Jeffrey Bennett, advogado do sindicato de artistas SAG-AFTRA, insiste na necessidade de leis federais para proteger a voz e a imagem, algo semelhante ao que existe para os direitos de autor.
"Estamos entusiasmados com o facto de haver agora este enorme diálogo sobre o assunto", afirmou Bennett em comunicado à Reuters. "Há já algum tempo que andamos a tentar usar o megafone e a gritar sobre o assunto. Agora, é de facto uma conversa.

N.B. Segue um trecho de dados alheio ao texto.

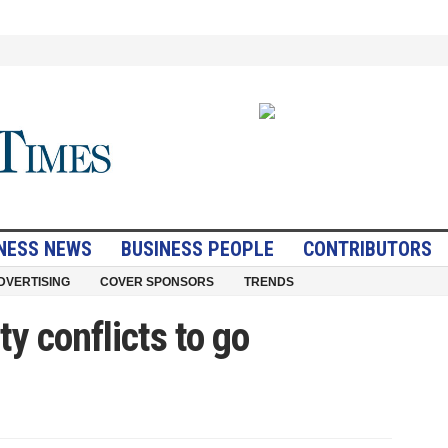
NESS NEWS
BUSINESS PEOPLE
CONTRIBUTORS
DVERTISING
COVER SPONSORS
TRENDS
ty conflicts to go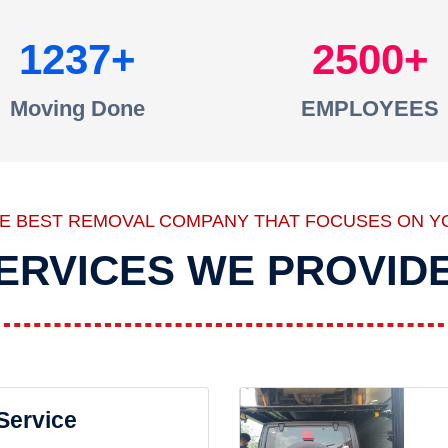
1237
2500
Moving Done
EMPLOYEES
HE BEST REMOVAL COMPANY THAT FOCUSES ON Y
ERVICES WE PROVID
 Service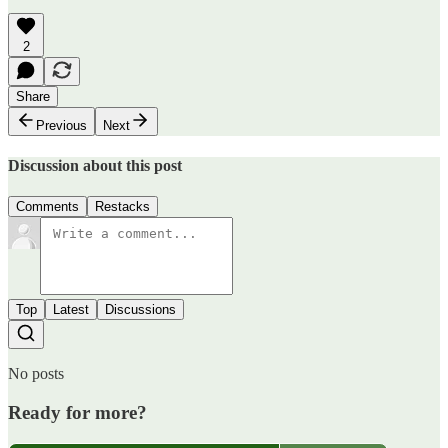
2
Share
Previous
Next
Discussion about this post
Comments
Restacks
Top
Latest
Discussions
No posts
Ready for more?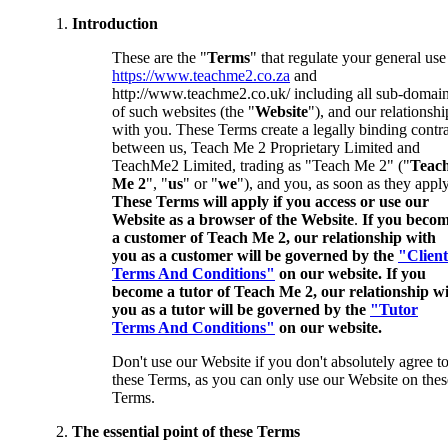
Introduction
These are the "
Terms
" that regulate your general use
https://www.teachme2.co.za
and
http://www.teachme2.co.uk/ including all sub-domai
of such websites (the "
Website
"), and our relationshi
with you. These Terms create a legally binding contr
between us, Teach Me 2 Proprietary Limited and
TeachMe2 Limited, trading as "Teach Me 2" ("
Teac
Me 2
", "
us
" or "
we
"), and you, as soon as they apply
These Terms will apply if you access or use our
Website as a browser of the Website
.
If you beco
a customer of Teach Me 2, our relationship with
you as a customer will be governed by the
"Client
Terms And Conditions"
on our website. If you
become a tutor of Teach Me 2, our relationship w
you as a tutor will be governed by the
"Tutor
Terms And Conditions"
on our website.
Don't use our Website if you don't absolutely agree t
these Terms, as you can only use our Website on thes
Terms.
The essential point of these Terms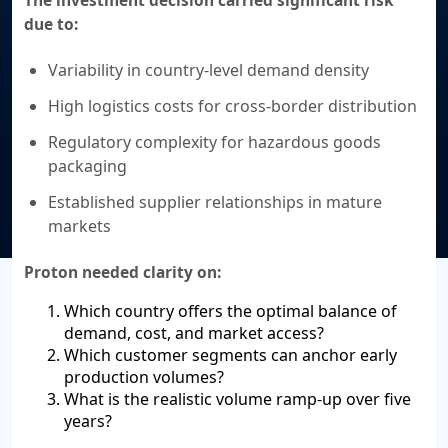
due to:
Variability in country-level demand density
High logistics costs for cross-border distribution
Regulatory complexity for hazardous goods
packaging
Established supplier relationships in mature
markets
Proton needed clarity on:
Which country offers the optimal balance of
demand, cost, and market access?
Which customer segments can anchor early
production volumes?
What is the realistic volume ramp-up over five
years?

Tem de haver uma solução federal", concluiu.
Os avanços e recuos no estreitamento de laços entre o sector do entretenimento e o tecnológico são constantes, mas situações como esta têm sedimentado a relutância dos realizadores e cineastas em trabalhar com empresas como a OpenAI.
Mesmo antes deste episódio mais recente, especialistas da área do cinema falaram com a Reuters e revelaram preocupação com a suspeita de que os modelos da OpenAI estivessem a ser treinados a partir de obras protegidas por direitos de autor. A empresa tecnológica, mais tarde, confirmou que era verdade, mas que se tratava de um "uso justo", por serem obras que estão disponíveis publicamente na internet.
Nem todas as fases desta relação são más. Em Fevereiro deste ano, a OpenAI surpreendeu o mundo com vídeos de qualidade equiparável à de um filme, gerados pela sua ferramenta de conversão de texto em vídeo, a Sora. Esse momento originou várias reuniões entre Hollywood e empresas de AI, numa tentativa de criar potenciais parcerias.
E a Fox, por exemplo, já utiliza o ChatGPT para recomendar novos programas de televisão e filmes aos seus espectadores, no seu serviço de streaming Tubi.
O precedente
A cantora Bette Midler reclamou em 1987 direitos sobre a sua voz, processando com sucesso a agência de publicidade Ford, Young & Rubicam pela contratação de uma artista que imitou a sua interpretação de Do You Want to Dance? para um anúncio de automóveis. Tal como no caso de Scarlett Johansson, Midler também tinha recusado uma proposta para ceder a sua voz ao anúncio, sendo depois surpreendida com uma imitação não autorizada.
O caso chegou ao Supremo Tribunal dos Estados Unidos, que deu razão a Midler. Também o cantor Tom Waits ganhou um processo semelhante em 1988.
"Em ambos os casos, os imitadores interpretavam canções que os cantores tinham tornado famosas, pelo que era provável que as pessoas presumissem que eram os artistas que as cantavam e que tinham apoiado os produtos", afirmou Mark Lemley, director do Programa de Direito, Ciência e Tecnologia de Stanford, citado pela Reuters, explicando a génese da queixa.
A OpenAI acabou por retirar a "Sky" do ChatGPT. A empresa recusou-se a comentar a sua relação com Hollywood na sequência do conflito com Scarlett Johansson.